■ What you have to do:
The answer is the data repeated in full, with no pictures included.

■ Information given:

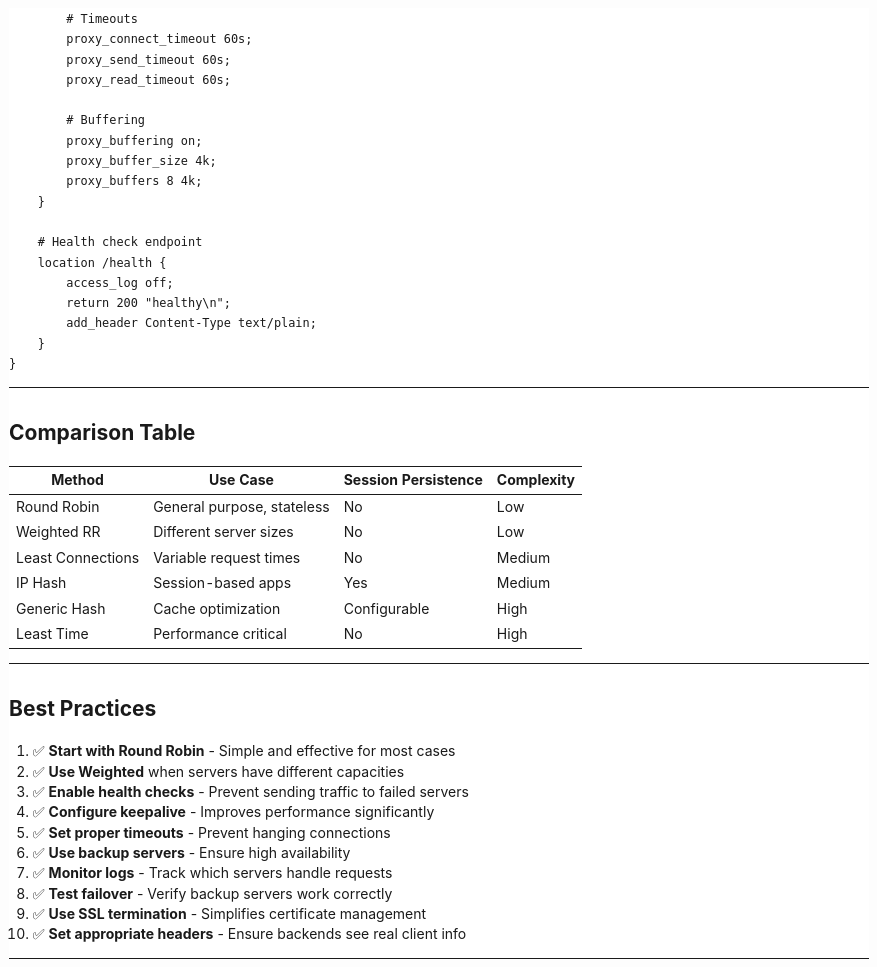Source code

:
 ```nginx
        # Timeouts
        proxy_connect_timeout 60s;
        proxy_send_timeout 60s;
        proxy_read_timeout 60s;
        
        # Buffering
        proxy_buffering on;
        proxy_buffer_size 4k;
        proxy_buffers 8 4k;
    }
    
    # Health check endpoint
    location /health {
        access_log off;
        return 200 "healthy\n";
        add_header Content-Type text/plain;
    }
}
```

---

## Comparison Table

| Method | Use Case | Session Persistence | Complexity |
|--------|----------|---------------------|------------|
| Round Robin | General purpose, stateless | No | Low |
| Weighted RR | Different server sizes | No | Low |
| Least Connections | Variable request times | No | Medium |
| IP Hash | Session-based apps | Yes | Medium |
| Generic Hash | Cache optimization | Configurable | High |
| Least Time | Performance critical | No | High |

---

## Best Practices

1. ✅ **Start with Round Robin** - Simple and effective for most cases
2. ✅ **Use Weighted** when servers have different capacities
3. ✅ **Enable health checks** - Prevent sending traffic to failed servers
4. ✅ **Configure keepalive** - Improves performance significantly
5. ✅ **Set proper timeouts** - Prevent hanging connections
6. ✅ **Use backup servers** - Ensure high availability
7. ✅ **Monitor logs** - Track which servers handle requests
8. ✅ **Test failover** - Verify backup servers work correctly
9. ✅ **Use SSL termination** - Simplifies certificate management
10. ✅ **Set appropriate headers** - Ensure backends see real client info

---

■ Expected output:
Source code

:
 ```nginx
        # Timeouts
        proxy_connect_timeout 60s;
        proxy_send_timeout 60s;
        proxy_read_timeout 60s;
        
        # Buffering
        proxy_buffering on;
        proxy_buffer_size 4k;
        proxy_buffers 8 4k;
    }
    
    # Health check endpoint
    location /health {
        access_log off;
        return 200 "healthy\n";
        add_header Content-Type text/plain;
    }
}
```

---

## Comparison Table

| Method | Use Case | Session Persistence | Complexity |
|--------|----------|---------------------|------------|
| Round Robin | General purpose, stateless | No | Low |
| Weighted RR | Different server sizes | No | Low |
| Least Connections | Variable request times | No | Medium |
| IP Hash | Session-based apps | Yes | Medium |
| Generic Hash | Cache optimization | Configurable | High |
| Least Time | Performance critical | No | High |

---

## Best Practices

1. ✅ **Start with Round Robin** - Simple and effective for most cases
2. ✅ **Use Weighted** when servers have different capacities
3. ✅ **Enable health checks** - Prevent sending traffic to failed servers
4. ✅ **Configure keepalive** - Improves performance significantly
5. ✅ **Set proper timeouts** - Prevent hanging connections
6. ✅ **Use backup servers** - Ensure high availability
7. ✅ **Monitor logs** - Track which servers handle requests
8. ✅ **Test failover** - Verify backup servers work correctly
9. ✅ **Use SSL termination** - Simplifies certificate management
10. ✅ **Set appropriate headers** - Ensure backends see real client info

---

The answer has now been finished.